大竹港を北に歩いていくと、「東栄地区港湾緑地」にたどり着きます。
ここが次の目的地。


海軍潜水学校探知講堂跡

「東栄地区港湾緑地」に保存されている不思議なモニュメント。
海軍潜水学校探知講堂の一部。

昭和17年。海軍潜水学校が呉から大竹に移設。
潜水学校探知講堂は、柱によって海上に建てられた施設。
ここで潜水艦のスクリュー音を聞き分ける訓練が行われた。

旧日本海軍潜水学校探知講堂
 昭和15年12月、旧日本海軍の呉海兵団大竹分団が大竹に開設され、昭和16年11月に大竹海兵団として独立しました。さらに、昭和17年11月には海軍潜水学校が呉から大竹へ移転し、潜水艦の乗組員を養成するための訓練が行なわれました。
 地方港湾大竹港港湾整備事業により、現在緑地となっているこの場所は、以前は海で、昭和17年に建築された探知講堂(正式名称:電測水測講堂)がありました。探知講堂は15本のコンクリート製の柱で支えられて海上に立つ特異な構造で、潜水艦の乗組員が艦船のスクリュー音を聞き分ける訓練が行われていたと伝えられています。
 海軍潜水学校が大竹にあったことをしのぶため、探知講堂の一部を切り取り、モニュメントして整備しました。

海軍潜水学校探知講堂の一部。

近年まで海上に残されていたが大竹港・大竹工業団地の埋め立て事業により、平成20年(2008年)に現在の形に切り取られて保存された、と。
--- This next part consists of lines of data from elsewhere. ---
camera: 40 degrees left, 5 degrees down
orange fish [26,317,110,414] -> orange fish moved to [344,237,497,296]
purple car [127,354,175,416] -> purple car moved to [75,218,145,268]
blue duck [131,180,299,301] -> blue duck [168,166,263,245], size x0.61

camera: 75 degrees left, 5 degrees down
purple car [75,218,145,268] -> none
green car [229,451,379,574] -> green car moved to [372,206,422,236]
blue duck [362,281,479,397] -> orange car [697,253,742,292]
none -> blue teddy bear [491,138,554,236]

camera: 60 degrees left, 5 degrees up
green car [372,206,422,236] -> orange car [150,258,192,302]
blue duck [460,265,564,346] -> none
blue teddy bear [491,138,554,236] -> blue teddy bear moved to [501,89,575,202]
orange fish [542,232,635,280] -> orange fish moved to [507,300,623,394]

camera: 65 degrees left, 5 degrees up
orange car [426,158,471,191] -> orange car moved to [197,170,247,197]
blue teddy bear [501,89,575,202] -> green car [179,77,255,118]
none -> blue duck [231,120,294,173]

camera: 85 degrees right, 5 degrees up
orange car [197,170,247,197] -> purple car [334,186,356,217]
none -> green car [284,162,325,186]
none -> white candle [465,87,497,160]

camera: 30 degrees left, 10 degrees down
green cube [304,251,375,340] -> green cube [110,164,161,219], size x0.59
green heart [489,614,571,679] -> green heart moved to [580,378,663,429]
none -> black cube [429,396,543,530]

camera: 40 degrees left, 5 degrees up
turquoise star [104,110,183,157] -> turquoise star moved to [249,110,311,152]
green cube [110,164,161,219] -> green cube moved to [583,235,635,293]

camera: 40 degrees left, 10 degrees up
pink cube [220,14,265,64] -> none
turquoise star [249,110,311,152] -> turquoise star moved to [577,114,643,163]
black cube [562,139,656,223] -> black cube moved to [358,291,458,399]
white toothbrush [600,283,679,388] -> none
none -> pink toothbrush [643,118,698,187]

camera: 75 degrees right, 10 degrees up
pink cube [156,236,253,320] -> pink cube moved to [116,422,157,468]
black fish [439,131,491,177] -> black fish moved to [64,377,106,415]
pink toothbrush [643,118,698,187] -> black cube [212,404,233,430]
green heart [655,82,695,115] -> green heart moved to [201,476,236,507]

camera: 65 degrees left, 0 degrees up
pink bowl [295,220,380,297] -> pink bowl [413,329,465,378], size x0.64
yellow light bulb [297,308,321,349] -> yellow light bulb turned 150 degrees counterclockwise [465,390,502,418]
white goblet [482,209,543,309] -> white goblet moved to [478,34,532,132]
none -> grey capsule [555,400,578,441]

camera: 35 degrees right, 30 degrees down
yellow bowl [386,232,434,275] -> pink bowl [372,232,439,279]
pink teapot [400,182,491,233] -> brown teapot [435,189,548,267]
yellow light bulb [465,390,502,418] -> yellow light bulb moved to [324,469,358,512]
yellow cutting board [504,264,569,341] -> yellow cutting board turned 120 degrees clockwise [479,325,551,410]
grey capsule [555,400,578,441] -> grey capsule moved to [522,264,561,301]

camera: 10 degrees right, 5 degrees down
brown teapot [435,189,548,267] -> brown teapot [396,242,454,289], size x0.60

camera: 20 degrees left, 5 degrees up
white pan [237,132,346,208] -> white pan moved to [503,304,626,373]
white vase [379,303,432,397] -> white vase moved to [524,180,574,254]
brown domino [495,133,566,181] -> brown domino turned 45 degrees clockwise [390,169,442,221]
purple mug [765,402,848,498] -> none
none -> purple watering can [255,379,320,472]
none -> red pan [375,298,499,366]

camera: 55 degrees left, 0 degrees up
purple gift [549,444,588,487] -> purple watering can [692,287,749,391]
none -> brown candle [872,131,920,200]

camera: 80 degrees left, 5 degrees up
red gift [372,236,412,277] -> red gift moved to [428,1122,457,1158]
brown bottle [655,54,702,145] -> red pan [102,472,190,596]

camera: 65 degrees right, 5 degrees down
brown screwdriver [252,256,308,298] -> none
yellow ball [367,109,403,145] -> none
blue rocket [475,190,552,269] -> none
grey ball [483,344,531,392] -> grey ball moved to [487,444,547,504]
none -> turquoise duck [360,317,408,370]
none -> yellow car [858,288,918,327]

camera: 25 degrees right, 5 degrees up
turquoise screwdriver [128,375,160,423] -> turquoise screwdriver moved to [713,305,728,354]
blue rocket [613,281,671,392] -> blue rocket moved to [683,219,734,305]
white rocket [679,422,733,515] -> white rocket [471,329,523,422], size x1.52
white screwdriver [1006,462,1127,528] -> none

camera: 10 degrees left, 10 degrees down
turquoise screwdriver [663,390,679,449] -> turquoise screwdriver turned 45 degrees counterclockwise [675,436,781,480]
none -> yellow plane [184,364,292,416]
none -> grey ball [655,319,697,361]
何もないよりかはマシだけど、陸上でも建物として完全体で保存して欲しかった。 空間に余裕のあることだし・・・もう遅いけど。


この時が雨のピークで、臨海部で酷い目に遭いました。
しばらく雨宿りしていたら、雨も落ち着いてきてお天気雨に。
宮島も姿を見せてくれました。

このあたりの構造物も、もしかしたら往時と関係あるかも。

大竹駅にもどりました。

大竹の海軍史跡散策は90分くらいを要しましたね。
ほとんど歩いてました。

大竹海兵団の碑見学に際しての工場敷地立入に感謝して、三井デュポンポリケミカルさんの製品を眺めたり。(すごくお馴染みの製品でした。)

大竹駅、良き雰囲気です。古レールが多用されてますね。